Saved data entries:
◆ ◆ ◆ ◆ ◆ ◆ ◆

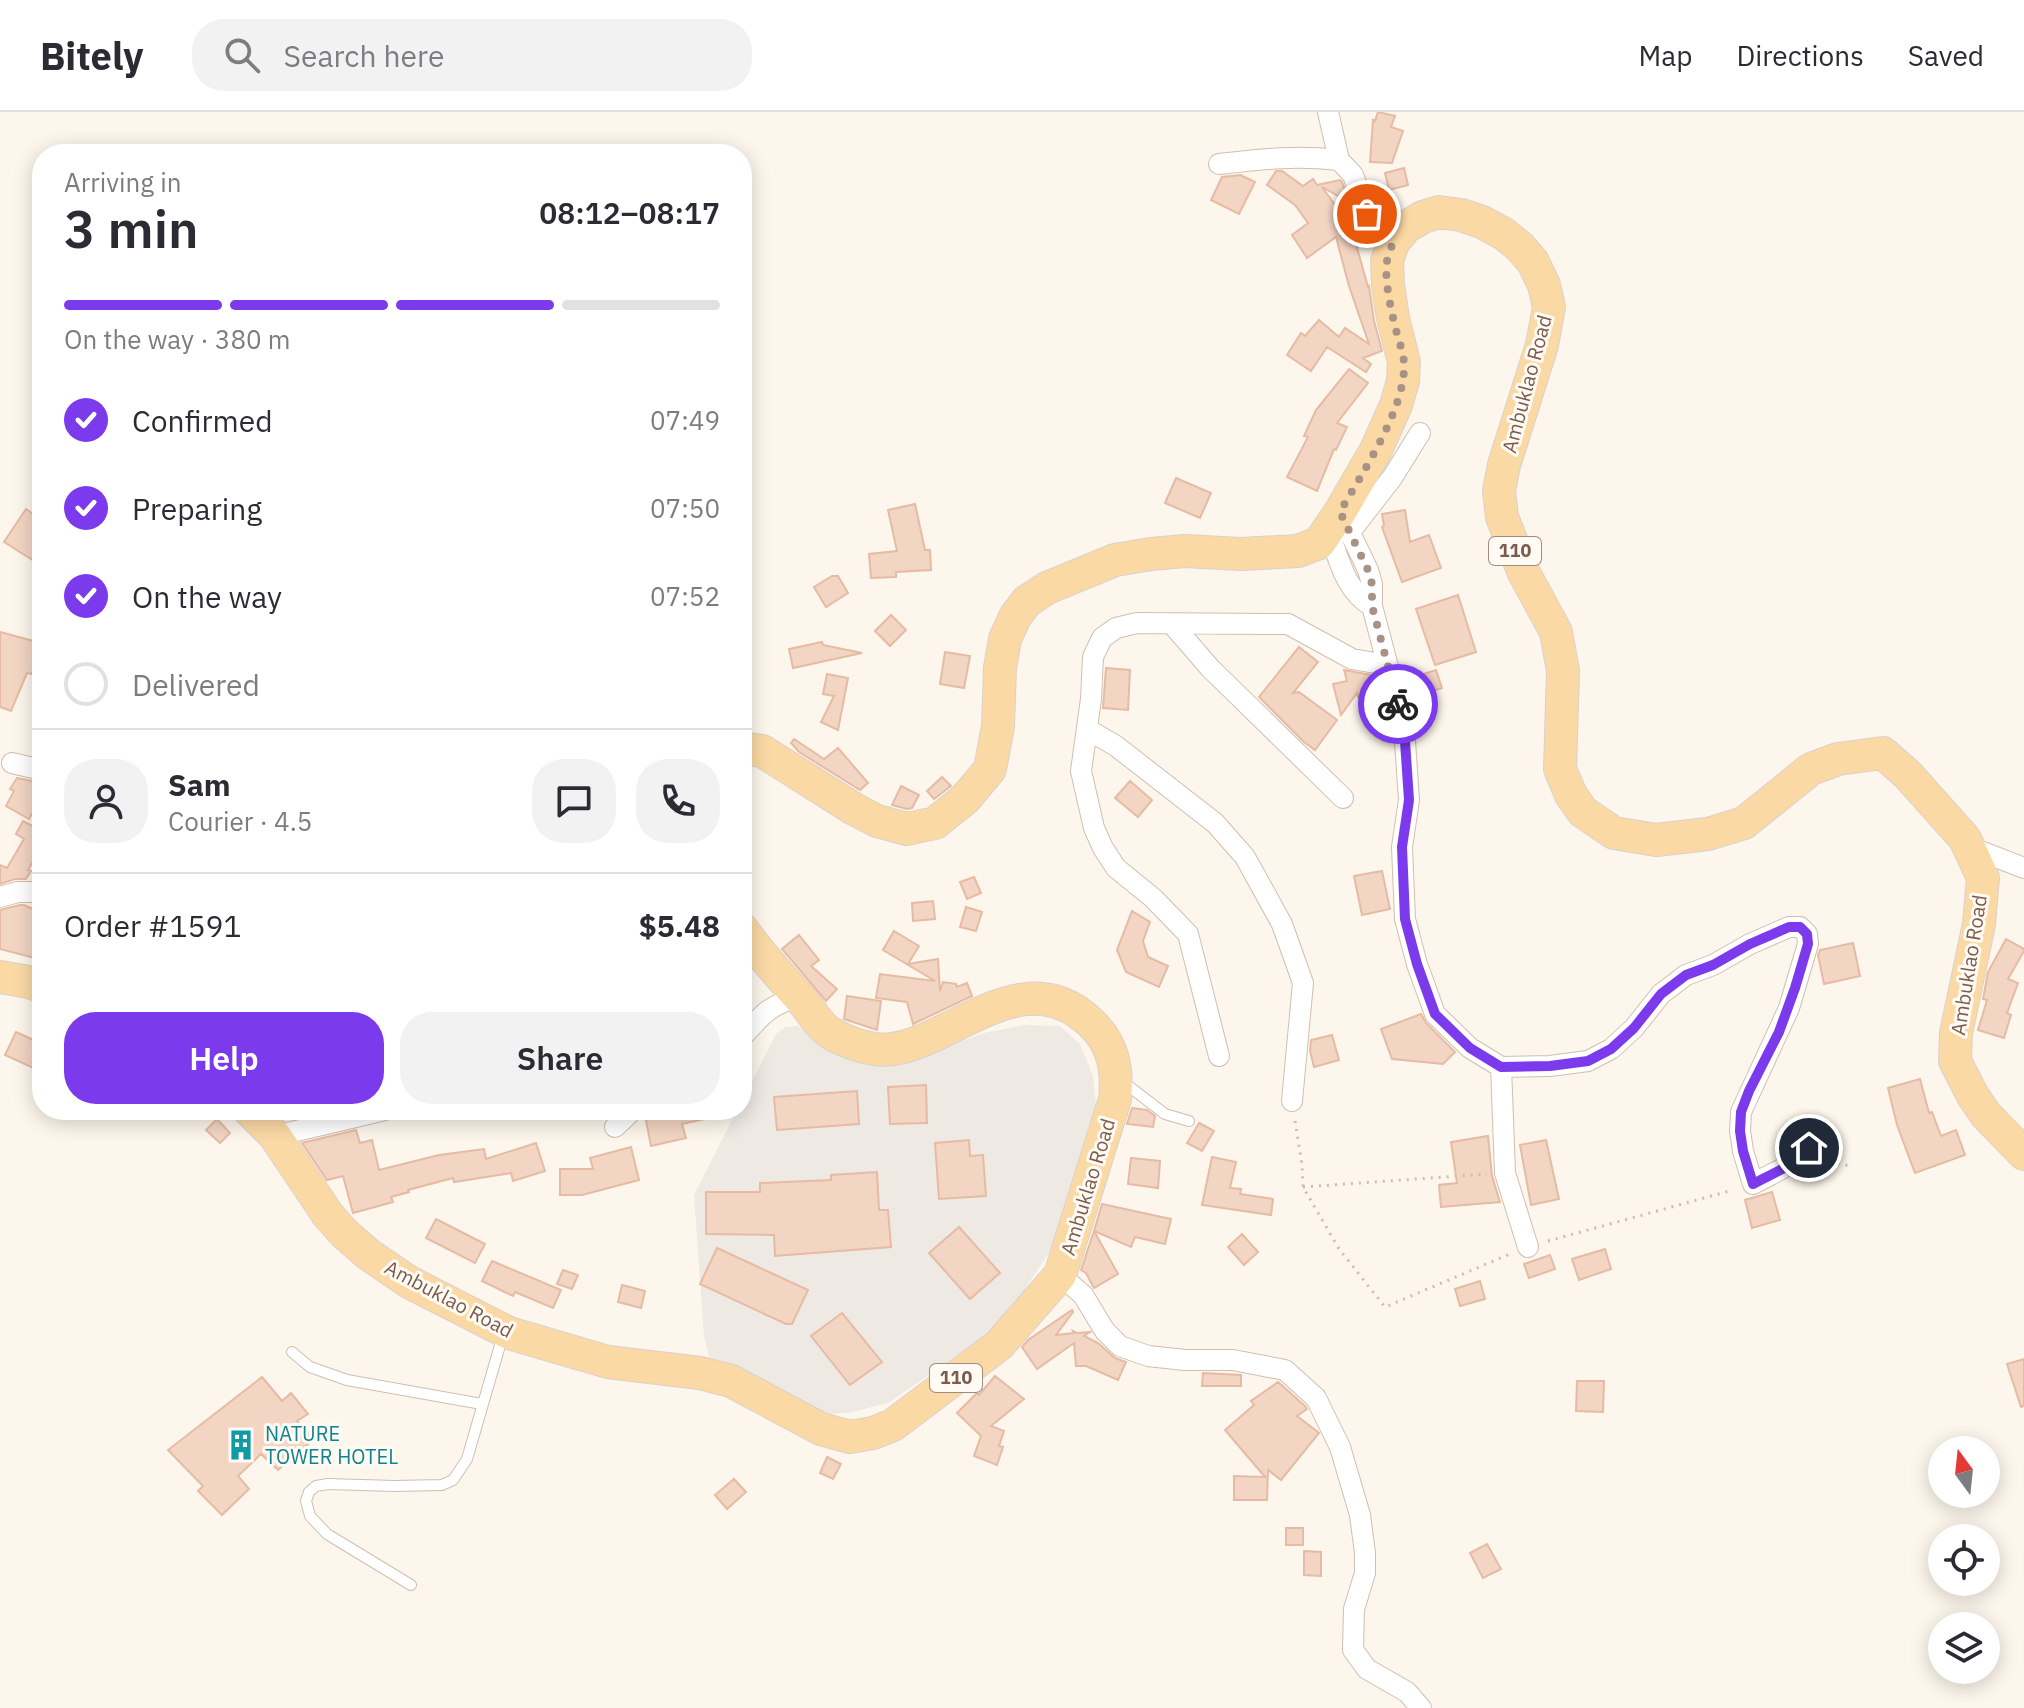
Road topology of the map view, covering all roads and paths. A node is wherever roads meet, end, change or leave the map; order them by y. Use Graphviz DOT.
graph roads {
  1 [pos="1328,112"];
  2 [pos="1339,160"];
  3 [pos="1219,164"];
  4 [pos="1393,243"];
  5 [pos="1420,433"];
  6 [pos="1339,525"];
  7 [pos="1172,624"];
  8 [pos="1387,665"];
  9 [pos="1087,729"];
  10 [pos="752,750"];
  11 [pos="12,763"];
  12 [pos="32,768"];
  13 [pos="1343,798"];
  14 [pos="1970,847"];
  15 [pos="2024,868"];
  16 [pos="32,892"];
  17 [pos="0,897"];
  18 [pos="752,941"];
  19 [pos="0,977"];
  20 [pos="32,983"];
  21 [pos="798,997"];
  22 [pos="752,1026"];
  23 [pos="1219,1056"];
  24 [pos="1501,1067"];
  25 [pos="1117,1078"];
  26 [pos="1292,1101"];
  27 [pos="259,1120"];
  28 [pos="322,1120"];
  29 [pos="622,1120"];
  30 [pos="1189,1121"];
  31 [pos="615,1127"];
  32 [pos="1816,1135"];
  33 [pos="275,1136"];
  34 [pos="2024,1154"];
  35 [pos="1803,1155"];
  36 [pos="1850,1166"];
  37 [pos="1505,1173"];
  38 [pos="1753,1184"];
  39 [pos="1303,1187"];
  40 [pos="1528,1247"];
  41 [pos="1060,1275"];
  42 [pos="504,1331"];
  43 [pos="292,1352"];
  44 [pos="482,1404"];
  45 [pos="411,1585"];
  46 [pos="1421,1708"];
  1 -- 2 [label="street"];
  2 -- 3 [label="street"];
  2 -- 4 [label="street"];
  4 -- 6 [label="main road"];
  4 -- 14 [label="main road, Ambuklao Road / 110"];
  5 -- 6 [label="street"];
  6 -- 8 [label="street"];
  6 -- 10 [label="main road"];
  7 -- 8 [label="street"];
  7 -- 9 [label="street"];
  7 -- 13 [label="street"];
  8 -- 24 [label="street"];
  9 -- 23 [label="street"];
  9 -- 26 [label="street"];
  11 -- 12 [label="street"];
  14 -- 15 [label="street"];
  14 -- 34 [label="main road, Ambuklao Road / 110"];
  16 -- 17 [label="street"];
  18 -- 21 [label="main road, Ambuklao Road / 110"];
  19 -- 20 [label="main road"];
  21 -- 22 [label="street"];
  21 -- 25 [label="main road, Ambuklao Road / 110"];
  24 -- 37 [label="street"];
  24 -- 38 [label="street"];
  25 -- 30 [label="lane"];
  25 -- 41 [label="main road, Ambuklao Road / 110"];
  26 -- 39 [label="path"];
  27 -- 33 [label="main road, Ambuklao Road / 110"];
  28 -- 33 [label="street"];
  29 -- 31 [label="street"];
  32 -- 35 [label="street"];
  33 -- 42 [label="main road, Ambuklao Road / 110"];
  35 -- 36 [label="path"];
  35 -- 38 [label="street"];
  37 -- 39 [label="path"];
  37 -- 40 [label="street"];
  38 -- 40 [label="path"];
  39 -- 40 [label="path"];
  41 -- 42 [label="main road, Ambuklao Road / 110"];
  41 -- 46 [label="street"];
  42 -- 44 [label="lane"];
  43 -- 44 [label="lane"];
  44 -- 45 [label="lane"];
}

◆ ◆ ◆ ◆ ◆ ◆ ◆

**TASK OBJECTIVE**
Apart from the pictures, repeat every entry exactly.

**ANSWER BELOW**
Road topology of the map view, covering all roads and paths. A node is wherever roads meet, end, change or leave the map; order them by y. Use Graphviz DOT.
graph roads {
  1 [pos="1328,112"];
  2 [pos="1339,160"];
  3 [pos="1219,164"];
  4 [pos="1393,243"];
  5 [pos="1420,433"];
  6 [pos="1339,525"];
  7 [pos="1172,624"];
  8 [pos="1387,665"];
  9 [pos="1087,729"];
  10 [pos="752,750"];
  11 [pos="12,763"];
  12 [pos="32,768"];
  13 [pos="1343,798"];
  14 [pos="1970,847"];
  15 [pos="2024,868"];
  16 [pos="32,892"];
  17 [pos="0,897"];
  18 [pos="752,941"];
  19 [pos="0,977"];
  20 [pos="32,983"];
  21 [pos="798,997"];
  22 [pos="752,1026"];
  23 [pos="1219,1056"];
  24 [pos="1501,1067"];
  25 [pos="1117,1078"];
  26 [pos="1292,1101"];
  27 [pos="259,1120"];
  28 [pos="322,1120"];
  29 [pos="622,1120"];
  30 [pos="1189,1121"];
  31 [pos="615,1127"];
  32 [pos="1816,1135"];
  33 [pos="275,1136"];
  34 [pos="2024,1154"];
  35 [pos="1803,1155"];
  36 [pos="1850,1166"];
  37 [pos="1505,1173"];
  38 [pos="1753,1184"];
  39 [pos="1303,1187"];
  40 [pos="1528,1247"];
  41 [pos="1060,1275"];
  42 [pos="504,1331"];
  43 [pos="292,1352"];
  44 [pos="482,1404"];
  45 [pos="411,1585"];
  46 [pos="1421,1708"];
  1 -- 2 [label="street"];
  2 -- 3 [label="street"];
  2 -- 4 [label="street"];
  4 -- 6 [label="main road"];
  4 -- 14 [label="main road, Ambuklao Road / 110"];
  5 -- 6 [label="street"];
  6 -- 8 [label="street"];
  6 -- 10 [label="main road"];
  7 -- 8 [label="street"];
  7 -- 9 [label="street"];
  7 -- 13 [label="street"];
  8 -- 24 [label="street"];
  9 -- 23 [label="street"];
  9 -- 26 [label="street"];
  11 -- 12 [label="street"];
  14 -- 15 [label="street"];
  14 -- 34 [label="main road, Ambuklao Road / 110"];
  16 -- 17 [label="street"];
  18 -- 21 [label="main road, Ambuklao Road / 110"];
  19 -- 20 [label="main road"];
  21 -- 22 [label="street"];
  21 -- 25 [label="main road, Ambuklao Road / 110"];
  24 -- 37 [label="street"];
  24 -- 38 [label="street"];
  25 -- 30 [label="lane"];
  25 -- 41 [label="main road, Ambuklao Road / 110"];
  26 -- 39 [label="path"];
  27 -- 33 [label="main road, Ambuklao Road / 110"];
  28 -- 33 [label="street"];
  29 -- 31 [label="street"];
  32 -- 35 [label="street"];
  33 -- 42 [label="main road, Ambuklao Road / 110"];
  35 -- 36 [label="path"];
  35 -- 38 [label="street"];
  37 -- 39 [label="path"];
  37 -- 40 [label="street"];
  38 -- 40 [label="path"];
  39 -- 40 [label="path"];
  41 -- 42 [label="main road, Ambuklao Road / 110"];
  41 -- 46 [label="street"];
  42 -- 44 [label="lane"];
  43 -- 44 [label="lane"];
  44 -- 45 [label="lane"];
}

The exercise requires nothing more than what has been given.